NETs of the gastrointestinal tract arise from specialized cells known as neuroendocrine cells. They are considered rare, representing only around one-half of one percent of all newly diagnosed cancers. NETs are often slow-growing, though most patients eventually succumb to their disease. In clinical trials with the new drug, Lutetium Lu 177 dotatate (Lutathera), 65 percent of patients' tumors stopped growing after treatment, compared to only 11 percent who received a higher dose of a common NET therapy. Eighteen percent of patients' tumors shrank.

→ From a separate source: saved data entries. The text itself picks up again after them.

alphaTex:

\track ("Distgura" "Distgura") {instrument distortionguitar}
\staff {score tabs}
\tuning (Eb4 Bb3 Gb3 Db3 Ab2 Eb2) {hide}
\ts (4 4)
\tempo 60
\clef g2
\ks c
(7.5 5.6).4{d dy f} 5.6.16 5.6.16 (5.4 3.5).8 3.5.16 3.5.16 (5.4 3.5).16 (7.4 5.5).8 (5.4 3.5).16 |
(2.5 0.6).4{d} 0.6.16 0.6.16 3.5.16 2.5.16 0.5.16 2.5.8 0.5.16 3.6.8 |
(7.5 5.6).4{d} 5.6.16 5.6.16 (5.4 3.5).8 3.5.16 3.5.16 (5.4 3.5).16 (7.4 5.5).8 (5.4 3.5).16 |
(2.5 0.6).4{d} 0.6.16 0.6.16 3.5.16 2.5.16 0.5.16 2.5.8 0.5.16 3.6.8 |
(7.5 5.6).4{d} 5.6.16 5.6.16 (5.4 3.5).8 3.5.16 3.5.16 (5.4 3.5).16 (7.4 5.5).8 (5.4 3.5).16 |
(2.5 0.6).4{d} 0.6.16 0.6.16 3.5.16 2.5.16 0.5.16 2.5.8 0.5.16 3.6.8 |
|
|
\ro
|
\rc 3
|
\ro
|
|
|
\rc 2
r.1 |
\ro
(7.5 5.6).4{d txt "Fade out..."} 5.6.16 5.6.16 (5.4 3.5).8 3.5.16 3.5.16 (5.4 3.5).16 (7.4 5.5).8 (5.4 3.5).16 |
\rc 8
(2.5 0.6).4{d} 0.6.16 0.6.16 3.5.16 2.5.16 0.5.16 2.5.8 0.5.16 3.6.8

Priscilla Baerbock, a patient of Dr. LoConte's from Lake Geneva, was hoping to receive the treatment last summer. Diagnosed with NET in 2006, Baerbock estimates she has received at least a dozen different treatments for her cancer. As with many NET patients, these treatments worked for her for years, but her cancer eventually progressed. Without any other treatment options available, she and LoConte sought out clinical trial options, including the trial that eventually led to the FDA approval.
"I tried to get into the clinical trial in Iowa last year, but it was closed," Baerbock said.

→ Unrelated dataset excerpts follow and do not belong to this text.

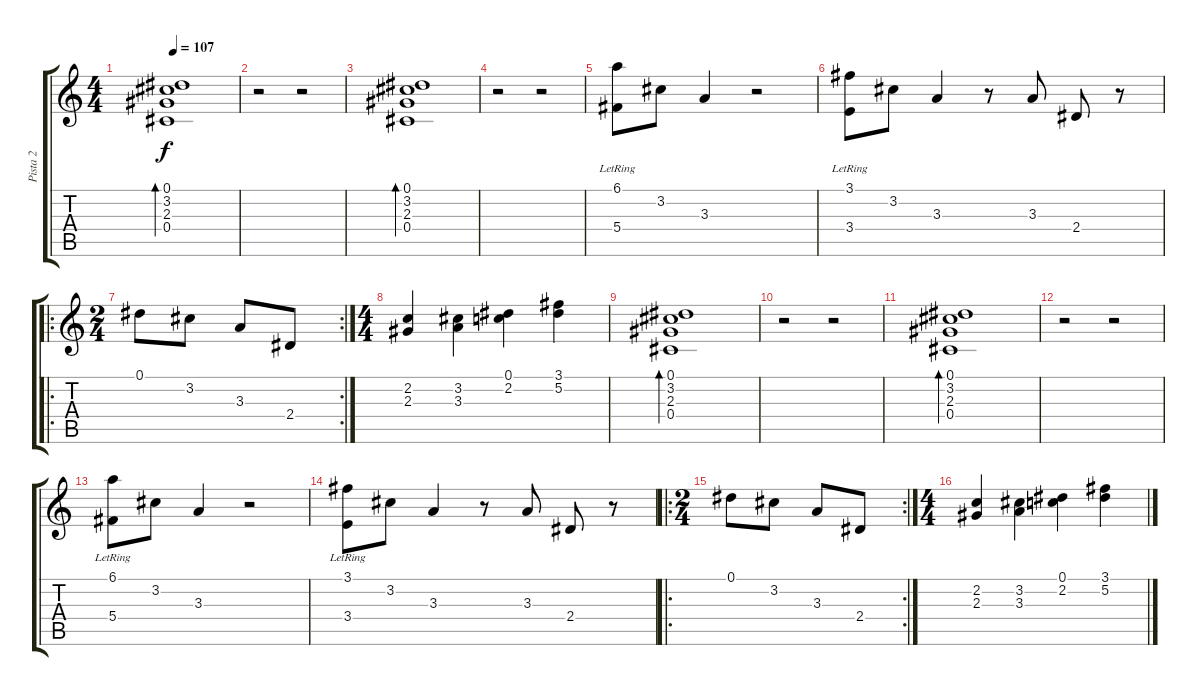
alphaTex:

\track ("Pista 2" "Pista 2") {instrument acousticguitarsteel}
\staff {score tabs}
\tuning (Eb4 Bb3 Gb3 Db3 Ab2 Eb2) {hide}
\ts (4 4)
\tempo 107
\clef g2
\ks c
(0.1 3.2 2.3 0.4).1{bd 480 dy f instrument acousticguitarsteel} |
r.2 r.2 |
(0.1 3.2 2.3 0.4).1{bd 480} |
r.2 r.2 |
(6.1 5.4{lr}).8 3.2.8 3.3.4 r.2 |
(3.1 3.4{lr}).8 3.2.8 3.3.4 r.8 3.3.8 2.4.8 r.8 |
\ro
\rc 2
\ts (2 4)
0.1.8 3.2.8 3.3.8 2.4.8 |
\ts (4 4)
(2.2 2.3).4 (3.2 3.3).4 (0.1 2.2).4 (3.1 5.2).4 |
(0.1 3.2 2.3 0.4).1{bd 480} |
r.2 r.2 |
(0.1 3.2 2.3 0.4).1{bd 480} |
r.2 r.2 |
(6.1 5.4{lr}).8 3.2.8 3.3.4 r.2 |
(3.1 3.4{lr}).8 3.2.8 3.3.4 r.8 3.3.8 2.4.8 r.8 |
\ro
\rc 2
\ts (2 4)
0.1.8 3.2.8 3.3.8 2.4.8 |
\ts (4 4)
(2.2 2.3).4 (3.2 3.3).4 (0.1 2.2).4 (3.1 5.2).4
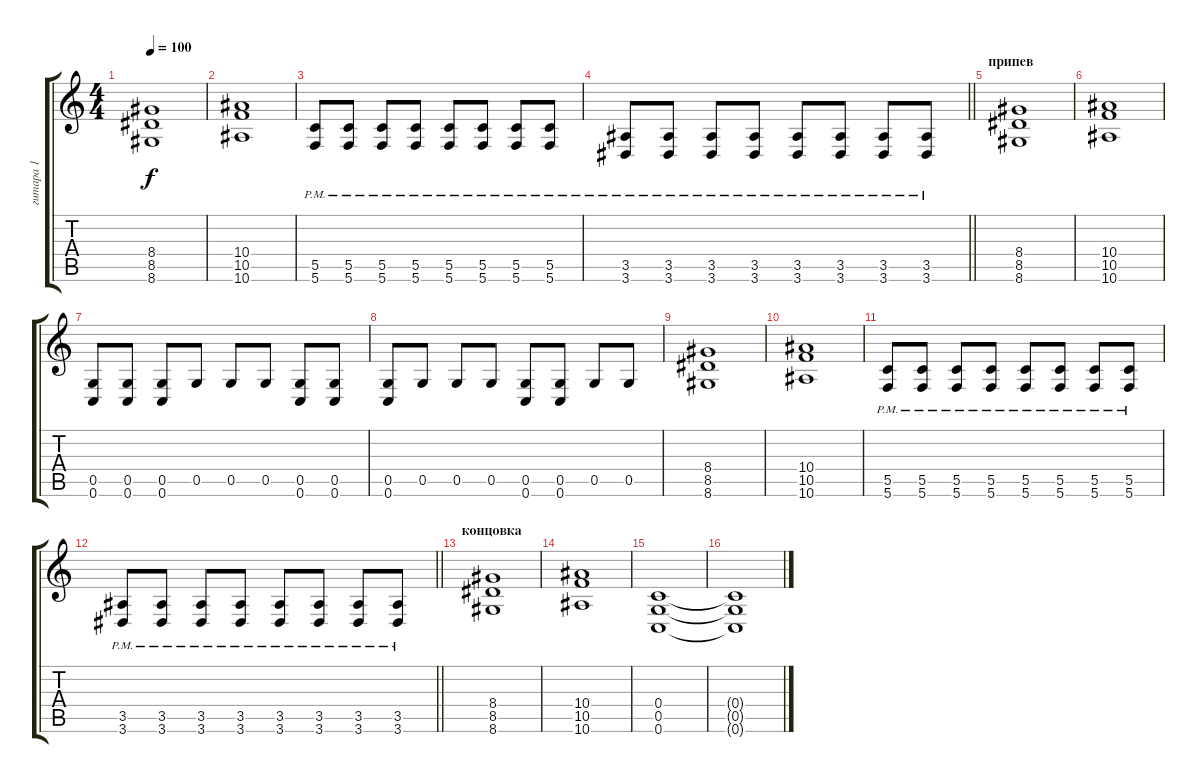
\track ("гитара 1" "гитара 1") {instrument distortionguitar}
\staff {score tabs}
\tuning (D4 A3 F3 C3 G2 C2) {hide}
\ts (4 4)
\tempo 100
\clef g2
\ks c
(8.4 8.5 8.6).1{dy f} |
(10.4 10.5 10.6).1 |
(5.5{pm} 5.6{pm}).8 (5.5{pm} 5.6{pm}).8 (5.5{pm} 5.6{pm}).8 (5.5{pm} 5.6{pm}).8 (5.5{pm} 5.6{pm}).8 (5.5{pm} 5.6{pm}).8 (5.5{pm} 5.6{pm}).8 (5.5{pm} 5.6{pm}).8 |
\barLineRight lightlight
(3.5{pm} 3.6{pm}).8 (3.5{pm} 3.6{pm}).8 (3.5{pm} 3.6{pm}).8 (3.5{pm} 3.6{pm}).8 (3.5{pm} 3.6{pm}).8 (3.5{pm} 3.6{pm}).8 (3.5{pm} 3.6{pm}).8 (3.5{pm} 3.6{pm}).8 |
\section ("" "припев")
(8.4 8.5 8.6).1 |
(10.4 10.5 10.6).1 |
(0.5 0.6).8 (0.5 0.6).8 (0.5 0.6).8 0.5.8 0.5.8 0.5.8 (0.5 0.6).8 (0.5 0.6).8 |
(0.5 0.6).8 0.5.8 0.5.8 0.5.8 (0.5 0.6).8 (0.5 0.6).8 0.5.8 0.5.8 |
(8.4 8.5 8.6).1 |
(10.4 10.5 10.6).1 |
(5.5{pm} 5.6{pm}).8 (5.5{pm} 5.6{pm}).8 (5.5{pm} 5.6{pm}).8 (5.5{pm} 5.6{pm}).8 (5.5{pm} 5.6{pm}).8 (5.5{pm} 5.6{pm}).8 (5.5{pm} 5.6{pm}).8 (5.5{pm} 5.6{pm}).8 |
\barLineRight lightlight
(3.5{pm} 3.6{pm}).8 (3.5{pm} 3.6{pm}).8 (3.5{pm} 3.6{pm}).8 (3.5{pm} 3.6{pm}).8 (3.5{pm} 3.6{pm}).8 (3.5{pm} 3.6{pm}).8 (3.5{pm} 3.6{pm}).8 (3.5{pm} 3.6{pm}).8 |
\section ("" "концовка")
(8.4 8.5 8.6).1 |
(10.4 10.5 10.6).1 |
(0.4 0.5 0.6).1 |
(0.4{t} 0.5{t} 0.6{t}).1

True to her nature, she did not give up.
"She's modest, but she's strong and she's a fighter," said Ben Baerbock, Priscilla's son. "You have to be strong to go through this for 12 years. When treatments would stop working, she was always ready for the next one."
Her daughter, Jessica Newlun, added, "That's true of the staff here, too. They have been so willing to stay at the forefront of technologies and treatments."
LoConte is not sure if the Baerbock family knows exactly how much went into making the treatment available at UW Carbone. The FDA approved the treatment on Jan. 29, 2018, and physicians and staff here started moving immediately.
"When we thought the FDA was moving to approve the therapy, we started having conversations, but there's not too much prep work you can do until you get FDA approval," LoConte said. "I'm not exaggerating when I say 50 to 60 people were involved. NETs are a rare disease and they sometimes seem like they're forgotten, so it's nice to see so many people rallying around a really exciting treatment."
Clinicians and hospital staff from oncology to nuclear medicine to radiation safety to pharmacists all worked together to be able to offer the treatment at UW Carbone.
"As soon as it became available in Madison, we knew we wanted to come here," Newlun said.
With the first of four rounds of treatment now done, Priscilla Baerbock is able to go home to Lake Geneva, where she can continue to be active in her church and spend time with her children and grandchildren. She has to wait three days after each treatment round, when the radiation from the drug has reduced to safer levels, before seeing her family.
Lutathera is manufactured by Advanced Accelerator Applications. Due to the high cost of the drug, prior authorization is necessary.